_Teks yang Ditampilkan_:
PALU – Ketua Asosiasi Tenun Sulawesi Tengah, Imam Basuki, menegaskan pentingnya perlindungan Hak Kekayaan Intelektual (HAKI) terhadap motif-motif tenun lokal agar tidak dijiplak atau disalahgunakan oleh pihak lain.

Penegasan itu disampaikannya dalam konsultasi publik Rancangan Peraturan Daerah () tentang Pelestarian Tenun Lokal, yang digelar oleh Badan Pembentukan Peraturan Daerah (Bapemperda) DPRD di Kantor Kelurahan Siranindi, Kecamatan Palu Barat, Jumat (17/10/2025).

Menurut Imam, pelestarian tenun daerah bukan hanya soal menjaga warisan budaya, tetapi juga memastikan perlindungan hukum atas karya para pengrajin yang mencerminkan jati diri dan kekuatan identitas daerah. Salah satunya adalah motif kelor, yang dikenal luas sebagai simbol khas dan kebanggaan masyarakat Kota Palu.

“Motif kelor menggambarkan ketahanan dan semangat masyarakat Palu. Ini bukan sekadar corak kain, tapi identitas yang menunjukkan karakter dan kebanggaan daerah,” ujarnya di hadapan anggota DPRD Kota Palu, pelaku tenun, tokoh masyarakat, dan perwakilan instansi terkait.

Ia menambahkan, pelestarian dan perlindungan motif lokal juga memiliki dampak ekonomi yang signifikan. Dengan adanya regulasi yang jelas dan perlindungan hukum yang kuat, karya para pengrajin akan memiliki nilai tambah dan membuka peluang kesejahteraan yang lebih baik.

“Kalau motif dan produk tenun kita terlindungi, maka pengrajin akan lebih dihargai. Ini bukan hanya menjaga budaya, tapi juga menggerakkan ekonomi masyarakat,” tegasnya.

Lebih lanjut, Imam menyoroti masih adanya kesalahpahaman di masyarakat yang sering menyamakan tenun dengan batik. Ia menekankan bahwa keduanya memiliki proses produksi yang berbeda dan harus dipahami sebagai bentuk ekspresi budaya yang unik.

_Bahan yang Disediakan_:
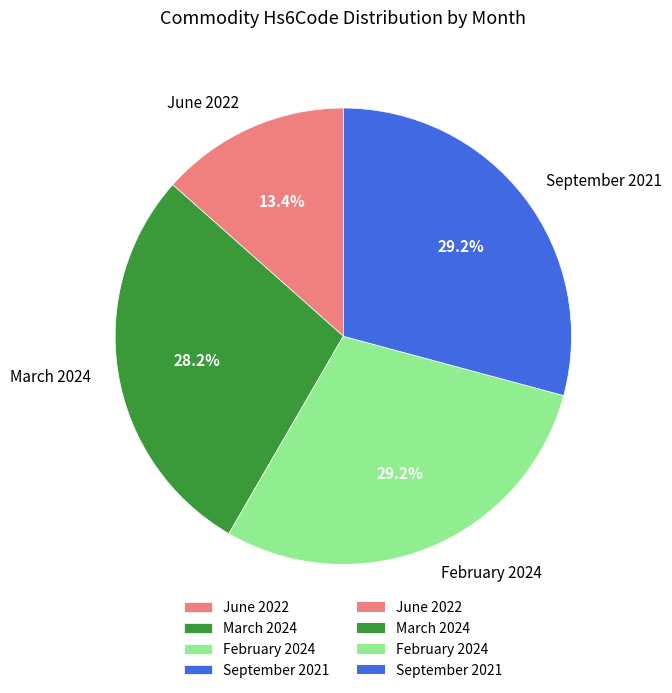

What portion of the pie excludes June 2022?

86.6%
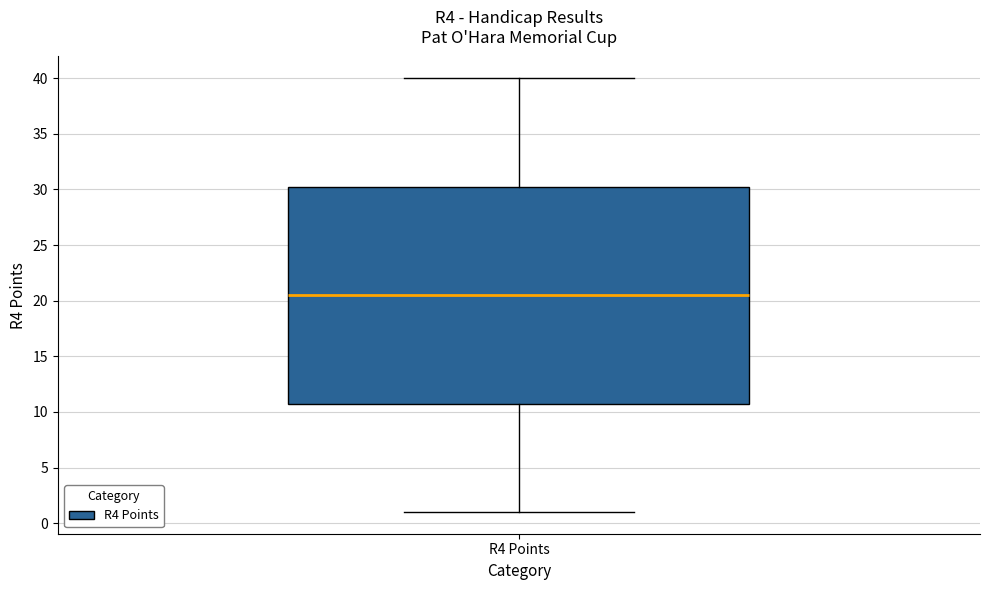

Transcribe this box plot: give where the median line is, the range the box spans, and where the two whiskers end, as read against the y-axis. The values are not printed on the chart, so give them approximately, as read against the axis.

median 20.5, box 11.0 to 30.5, whiskers 1.0 to 40.0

_Tugas_: Tuliskan ulang tanpa perubahan bagian dari artikel tentang pelestarian tenun lokal, mulai dari “PALU – Ketua” sampai dengan “Barat, Jumat (17/10/2025).”.

_Penyelesaian Latihan_:
PALU – Ketua Asosiasi Tenun Sulawesi Tengah, Imam Basuki, menegaskan pentingnya perlindungan Hak Kekayaan Intelektual (HAKI) terhadap motif-motif tenun lokal agar tidak dijiplak atau disalahgunakan oleh pihak lain.

Penegasan itu disampaikannya dalam konsultasi publik Rancangan Peraturan Daerah () tentang Pelestarian Tenun Lokal, yang digelar oleh Badan Pembentukan Peraturan Daerah (Bapemperda) DPRD di Kantor Kelurahan Siranindi, Kecamatan Palu Barat, Jumat (17/10/2025).